**About this task:** All lines from the one holding "right ear: (492, 375)" through the last line of the entries below must be transcribed exactly, and no others. Pictures do not go in.

**Data:**
'''

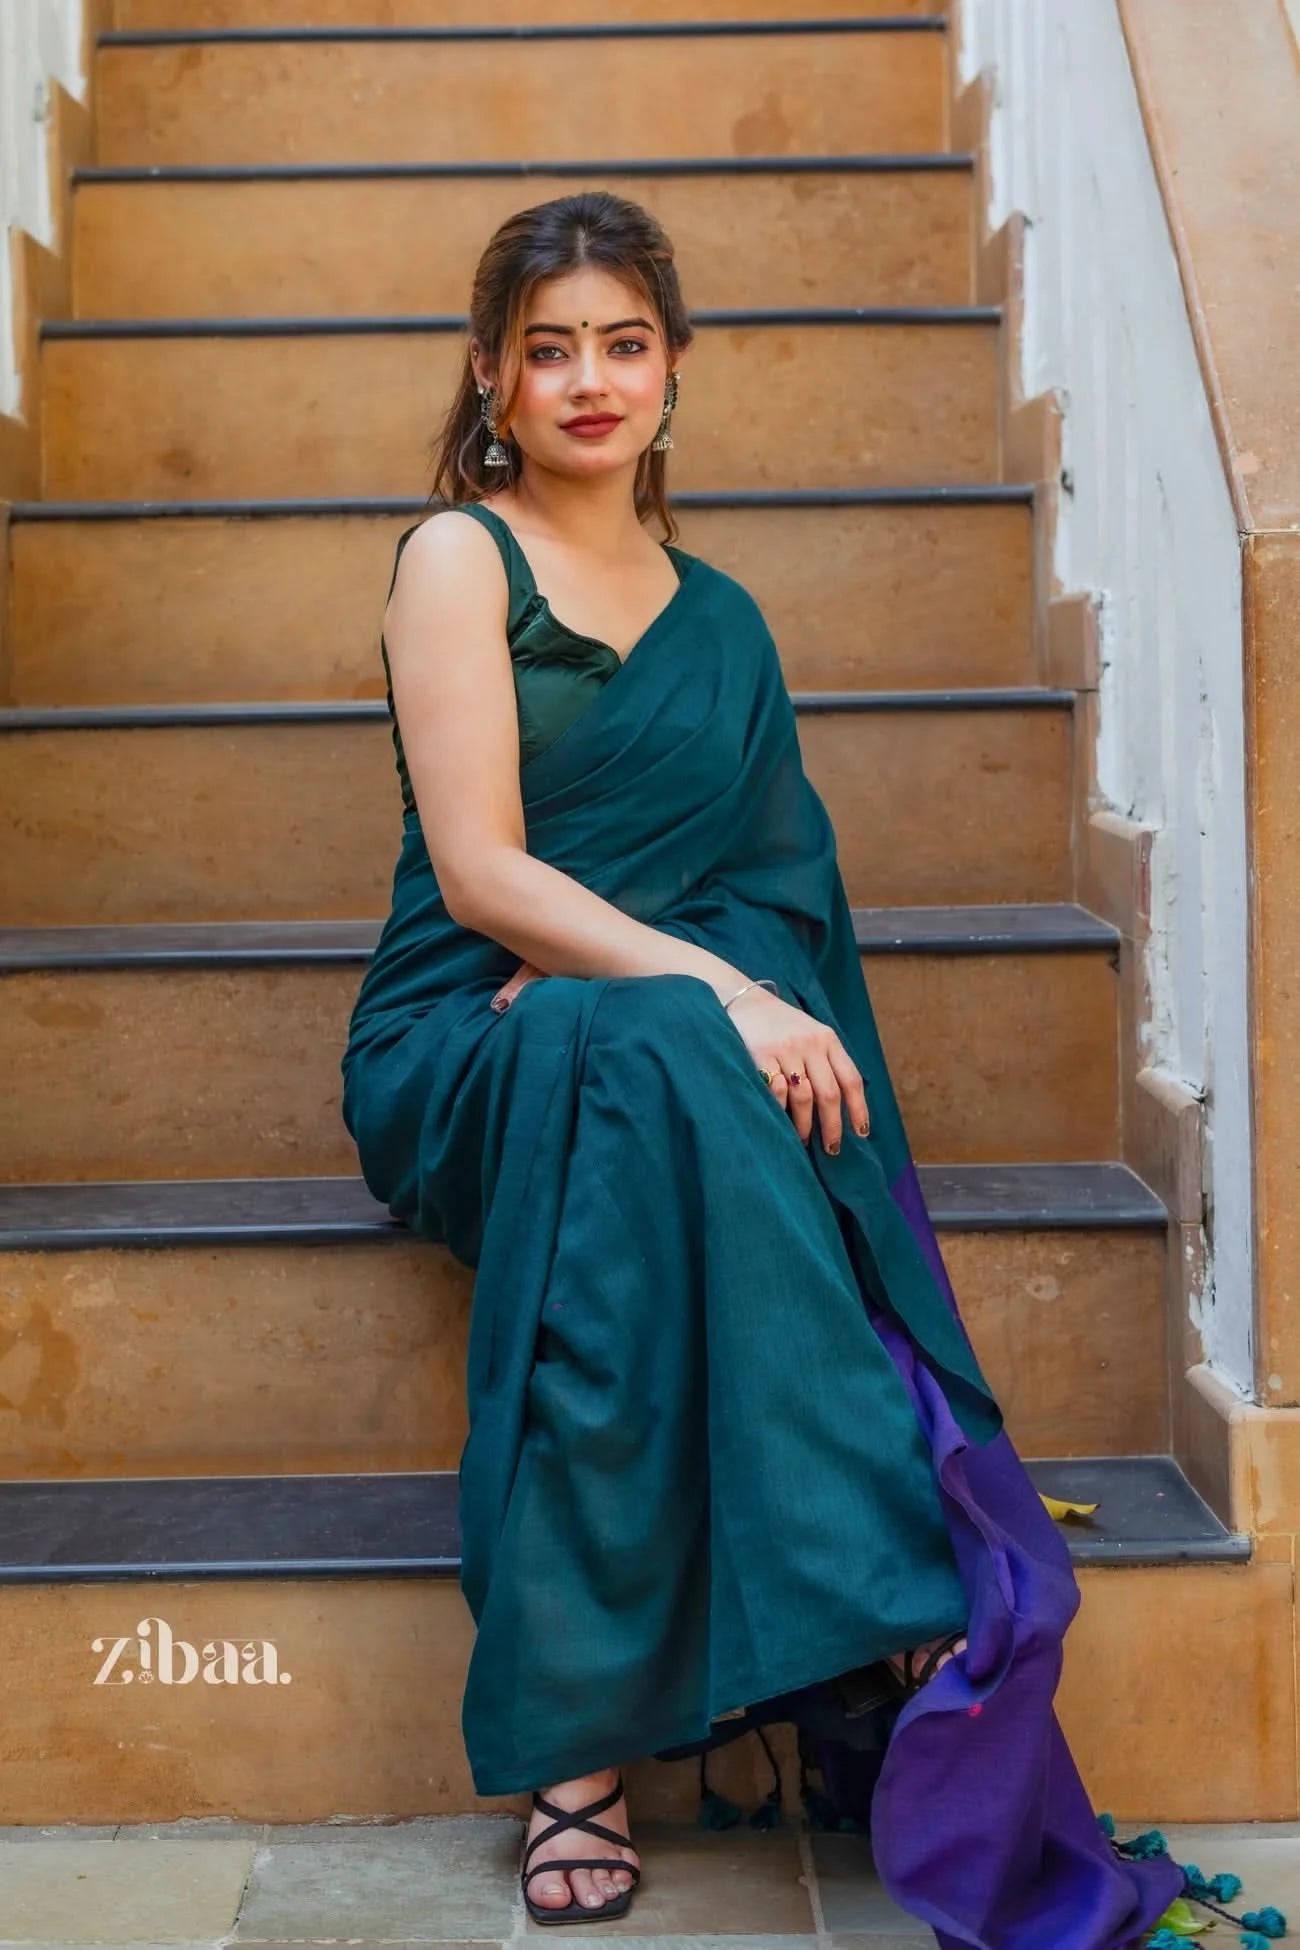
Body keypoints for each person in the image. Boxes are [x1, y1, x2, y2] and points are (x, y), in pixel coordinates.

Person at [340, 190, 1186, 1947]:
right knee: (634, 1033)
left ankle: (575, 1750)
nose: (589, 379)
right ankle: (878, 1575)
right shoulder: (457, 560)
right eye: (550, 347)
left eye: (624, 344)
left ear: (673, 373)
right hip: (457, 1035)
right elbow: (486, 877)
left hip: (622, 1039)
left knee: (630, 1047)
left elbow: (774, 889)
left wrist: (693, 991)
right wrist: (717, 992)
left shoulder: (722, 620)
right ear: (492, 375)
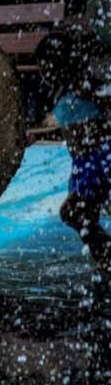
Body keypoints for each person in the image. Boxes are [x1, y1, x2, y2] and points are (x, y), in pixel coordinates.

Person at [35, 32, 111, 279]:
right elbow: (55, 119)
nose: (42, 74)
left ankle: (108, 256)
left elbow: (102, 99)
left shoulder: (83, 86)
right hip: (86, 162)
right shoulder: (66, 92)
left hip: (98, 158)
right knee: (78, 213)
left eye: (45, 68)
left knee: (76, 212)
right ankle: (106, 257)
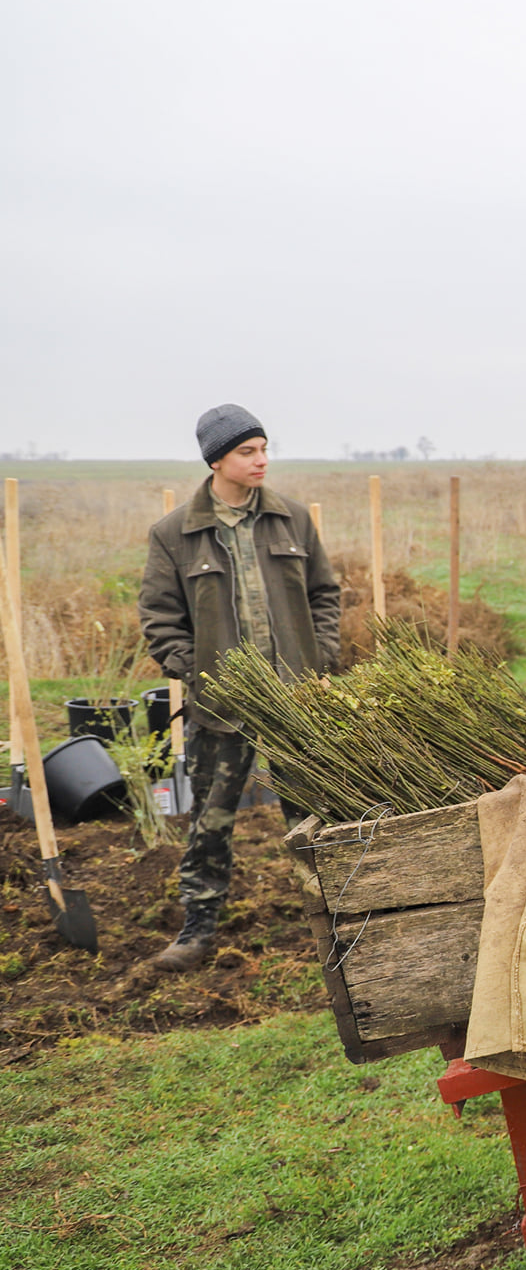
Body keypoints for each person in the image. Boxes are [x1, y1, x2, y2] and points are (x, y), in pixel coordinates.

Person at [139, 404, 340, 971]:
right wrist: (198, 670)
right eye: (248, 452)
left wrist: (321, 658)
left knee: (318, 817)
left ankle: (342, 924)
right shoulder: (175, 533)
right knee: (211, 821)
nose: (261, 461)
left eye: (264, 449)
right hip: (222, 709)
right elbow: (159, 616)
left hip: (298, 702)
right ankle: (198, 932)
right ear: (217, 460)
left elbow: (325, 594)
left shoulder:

'''

**Finished exercise:**
right ear: (492, 375)
Body keypoints for each person in the image. Boxes are [x1, y1, x2, y2] and points are (x, y), in pixel coordinates.

Person at [35, 32, 111, 279]:
right elbow: (55, 119)
nose: (42, 74)
left ankle: (108, 256)
left elbow: (102, 99)
left shoulder: (83, 86)
right hip: (86, 162)
right shoulder: (66, 92)
left hip: (98, 158)
right knee: (78, 213)
left eye: (45, 68)
left knee: (76, 212)
right ankle: (106, 257)
Body keypoints for each person in the image. Boxes are [x1, y1, x2, y2] and points are (x, y), in pixel coordinates.

Person at [139, 404, 340, 971]:
right wrist: (198, 670)
right eye: (248, 452)
left wrist: (321, 658)
left knee: (318, 817)
left ankle: (342, 924)
right shoulder: (175, 533)
right knee: (211, 821)
nose: (261, 461)
left eye: (264, 449)
right hip: (222, 709)
right elbow: (159, 616)
left hip: (298, 702)
right ankle: (198, 932)
right ear: (217, 460)
left elbow: (325, 594)
left shoulder:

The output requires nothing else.